Consequently Conway (who played ten games for Victoria) and six others played for the Australians at various stages. One of those six was W.C. Wilkinson. A possible connection was Tom Garrett with whom Wilkinson had played for Sydney University as an undergraduate.

Whatever the circumstances of Wilkinson’s appearance for the Australians, against the West of Scotland in Glasgow on 13-14 September, he was caught for a duck, batting at number 10, and may have thought that he would be needed no more. The game finished early on the second day and another game was hastily organised. Wilkinson scored 8 before the Australians had to leave for Sunderland, 210 km away.

They played a two-day game against the Eighteen of Sunderland and collapsed twice (77 and 58) in showery weather to lose by 71 runs. Garrett took 11 for 28 in Sunderland’s first innings. Wilkinson made 2 and 5 not out. His three games for Australia had realised 15 runs and no wickets. On the 1880 tour, he again filled in when the Australians played The Players and made 19 not out.

While studying in London, his cricket ability created interest in Middlesex County. In 1881 he became the first Australian-born to play county cricket. In limited appearances, he headed the Middlesex batting and bowling averages.

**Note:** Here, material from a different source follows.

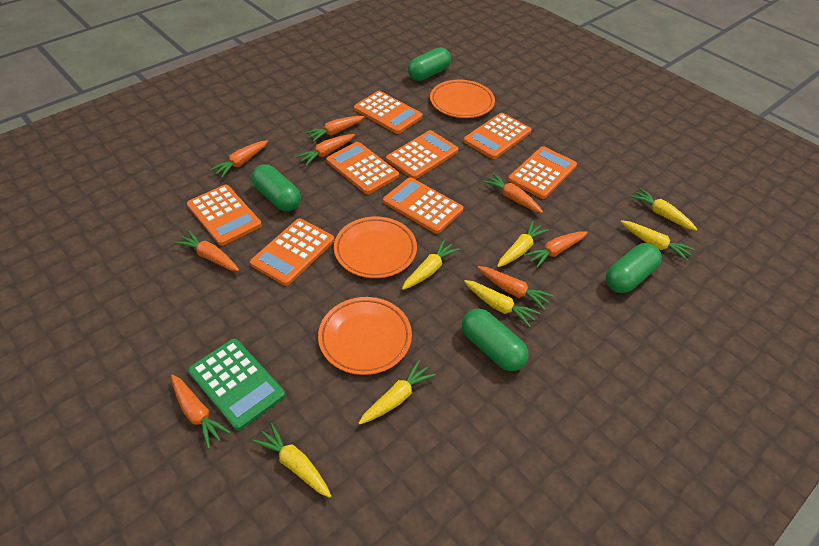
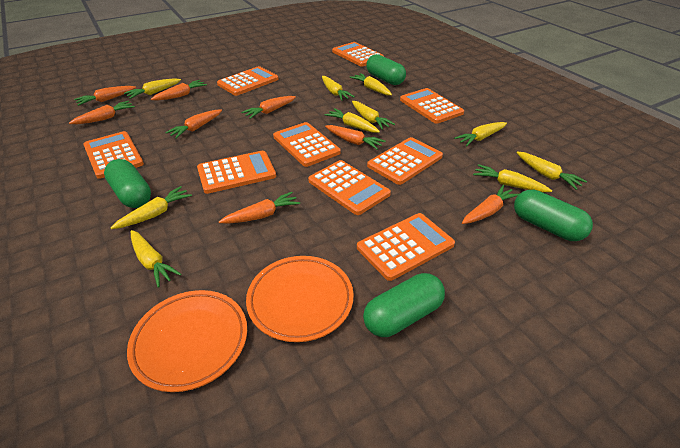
green calculator: [188,339,285,431] = 1 -> none = 0
orange calculator: [187,185,262,246] [250,218,334,286] [326,142,399,194] [354,91,422,134] [383,177,463,234] [386,130,459,179] [464,113,531,159] [508,146,577,199] = 8 -> [83,131,144,179] [197,151,276,194] [217,66,279,96] [273,122,341,167] [308,160,391,215] [332,42,384,67] [357,213,455,281] [367,137,443,185] [400,88,464,124] = 9
orange plate: [318,297,412,375] [334,217,417,278] [430,80,495,118] = 3 -> [127,290,247,392] [246,256,354,342] = 2
yellow carrot: [252,423,331,498] [358,360,436,425] [402,239,460,290] [464,280,540,327] [497,221,549,267] [620,220,695,261] [630,188,698,231] = 7 -> [111,186,192,229] [124,78,181,99] [131,230,181,288] [322,76,355,101] [324,108,380,133] [350,73,392,95] [352,101,395,130] [454,122,507,146] [473,164,552,192] [516,152,587,190] = 10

He made 41 against Yorkshire at Lords (just down the road from where his father had been born 50 years before) against four England Test bowlers. An innings of 52 against Oxford University drew praise for his vigorous hitting. His right arm medium pacers took four wickets.

He appears to have played little cricket over the next decade. Just after his election for Glebe, he opened the batting in the annual Parliament vs Press game at the Domain in February 1886 and made 31 against the Press side captained by the manager of the 1878 team, John Conway. He then played a few games for the Union Club in 1886-87 and in occasional friendly fixtures (v Combined GPS, v Newcastle).

Quite unexpectedly, on 19 April 1896, he resumed his career with Sydney University with whom he’d last played as an undergraduate almost 20 years previously. Again, the connection appears to have been with Tom Garrett, the 37-year-old venerable former Test player who had played with Wilkinson in the 1870s and who had been in the Australian team when Wilkinson filled in during 1878.

These were hard times for the Sydney University club. The undergraduates struggled. Veterans in the 1st Grade side were fading. Five players were unavailable for the final match of the 1895-96 season. So, at 38 years of age, balding, with a luxuriant moustache, Wilkinson went in first with Garrett against Glebe at University Oval. Glebe was in first place, University last and Glebe won the game by 197 runs. Garrett and Wilkinson put on 60 but they had little support. Wilkinson’s 58 was a bright feature of University’s dismal batting.

The next season, 1896-97, Wilkinson was persuaded to play another six games. The University 1st Grade team was top-heavy with players whose golden years were long behind them, even though three of them were former Test players. The younger players achieved little.

In his final 1st Grade game for University, 22 years after his first, Wilkinson scored a memorable 83 not out and University had a rare convincing win by 151 runs.

Again, unexpectedly, when he was in England touring in 1899, he played nine non-1st-class games for MCC. Wilkinson had been a member of MCC for over 50 years. He was summoned again to play one more 1st-class game for Mr Webb’s XI against Oxford University. He was now 41 and his comeback realised just two runs in his two innings.

When he died in London in 1940, aged 88, Wilkinson had lived an exemplary life of generous service. He was a pioneer in medicine. When he was needed, he represented the people of Glebe. He came to the aid of his cricket club and, in a few sodden days in 1878, his countrymen.